Na koniec dnia, późnym wieczorem, siedliśmy z Danusią, Ryśkiem i Adamem by zjeść po kawałku urodzinowego tortu. Jakby nie było - to były urodziny....


Choć dawno go nie robiłam, tort bezowy z kremem kawowym był kiedyś jednym z moich popisowych wyczynów kulinarnych. W Polsce kupowałam blaty bezowe i robiłam go w największej tortownicy.

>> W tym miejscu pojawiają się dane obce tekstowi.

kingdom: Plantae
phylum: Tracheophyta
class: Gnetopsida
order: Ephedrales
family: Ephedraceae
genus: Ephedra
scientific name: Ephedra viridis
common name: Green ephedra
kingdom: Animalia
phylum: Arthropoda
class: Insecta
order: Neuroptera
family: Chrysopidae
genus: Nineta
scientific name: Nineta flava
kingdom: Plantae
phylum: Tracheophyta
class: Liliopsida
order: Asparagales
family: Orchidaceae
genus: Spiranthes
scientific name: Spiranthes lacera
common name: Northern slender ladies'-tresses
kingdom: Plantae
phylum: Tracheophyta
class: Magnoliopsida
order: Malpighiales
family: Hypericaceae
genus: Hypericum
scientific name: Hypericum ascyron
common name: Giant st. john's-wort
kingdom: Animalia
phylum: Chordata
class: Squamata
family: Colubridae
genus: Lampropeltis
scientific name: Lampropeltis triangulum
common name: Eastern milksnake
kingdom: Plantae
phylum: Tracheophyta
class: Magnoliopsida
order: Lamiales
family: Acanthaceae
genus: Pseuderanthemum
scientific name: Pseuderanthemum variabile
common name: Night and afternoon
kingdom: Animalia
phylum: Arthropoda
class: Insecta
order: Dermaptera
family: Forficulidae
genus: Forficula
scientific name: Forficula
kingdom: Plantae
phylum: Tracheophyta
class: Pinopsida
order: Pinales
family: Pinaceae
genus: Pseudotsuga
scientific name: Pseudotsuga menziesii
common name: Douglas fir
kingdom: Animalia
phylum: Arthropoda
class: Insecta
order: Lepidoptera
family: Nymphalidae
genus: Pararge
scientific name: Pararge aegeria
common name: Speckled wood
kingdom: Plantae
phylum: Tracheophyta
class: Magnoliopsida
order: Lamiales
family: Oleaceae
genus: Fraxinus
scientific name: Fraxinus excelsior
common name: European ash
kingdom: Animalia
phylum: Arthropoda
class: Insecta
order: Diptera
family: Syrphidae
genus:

Przepis mam z notatek Mamy Pawła - nawet chyba nie wie, że dawno temu spisaliśmy go, by na jej 50 urodziny zrobić ten tort. Od tego czasu robiłam go wiele razy i zawsze smakował.


2 blaty bezowe* lub około 1 lb bezów
8 żółtek
1 lb cukru
4 łyżeczki mąki ziemniaczanej
2 łyżki kawy rozpuszczalnej
1 lb masła
kieliszek mocnego alkoholu

Opcjonalnie - 3-4 łyżki kwaskowatego dżemu


* blaty można samemu upiec w domu z białek jakie zostaną przy robieniu kremu. Należy ubić sztywną pianę i dodać do niej ok. 1 szklanki cukru. Kontynuować bicie piany aż będzie lśniąca. Na formie wyłożonej papierem zaznaczyć dwa koła i wyłożyć na nie pianę. Piec w piekarniku o temperaturze ok. 300F przez mniej więcej 1.5 godziny. Zostawić w piekarniku z lekko uchylonymi drzwiczkami - najlepiej na noc.



Żółtka wbić do dużej miski i dodać do nich cukier. Mikserem ubić aż do uzyskania puszystej masy.  Miskę przełożyć nad garnek z gotującą się wodą i kontynuować ubijanie aż cukier się stanie mniej wyczuwalny. Masa będzie wtedy dość ciepła. Dodać mąkę, a następnie kawę rozpuszczoną w jak najmniejszej ilości wrzątku. Kiedy wszystko się dobrze połączy,  zdjąć miskę z garnka i jeszcze chwilę ubijać. Ostudzić.

Do ostudzonej masy dodać porcjami masło w temperaturze pokojowej. Na koniec dodać alkohol.

Na talerzu położyć pierwszy blat bezowy. Jeśli używamy drobnych bezów, należy użyć tortownicy. Posmarować cienką warstwą dżemu - jest to opcjonalne, choć nadaje tortowi kwaskowaty smak. Wyłożyć połowę masy. Położyć drugi blat lub drugą warstwę bezów i wyłożyć na to kolejną warstwę kremu. Posmarować boki. Udekorować według uznania - np. pokruszoną gorzką czekoladą.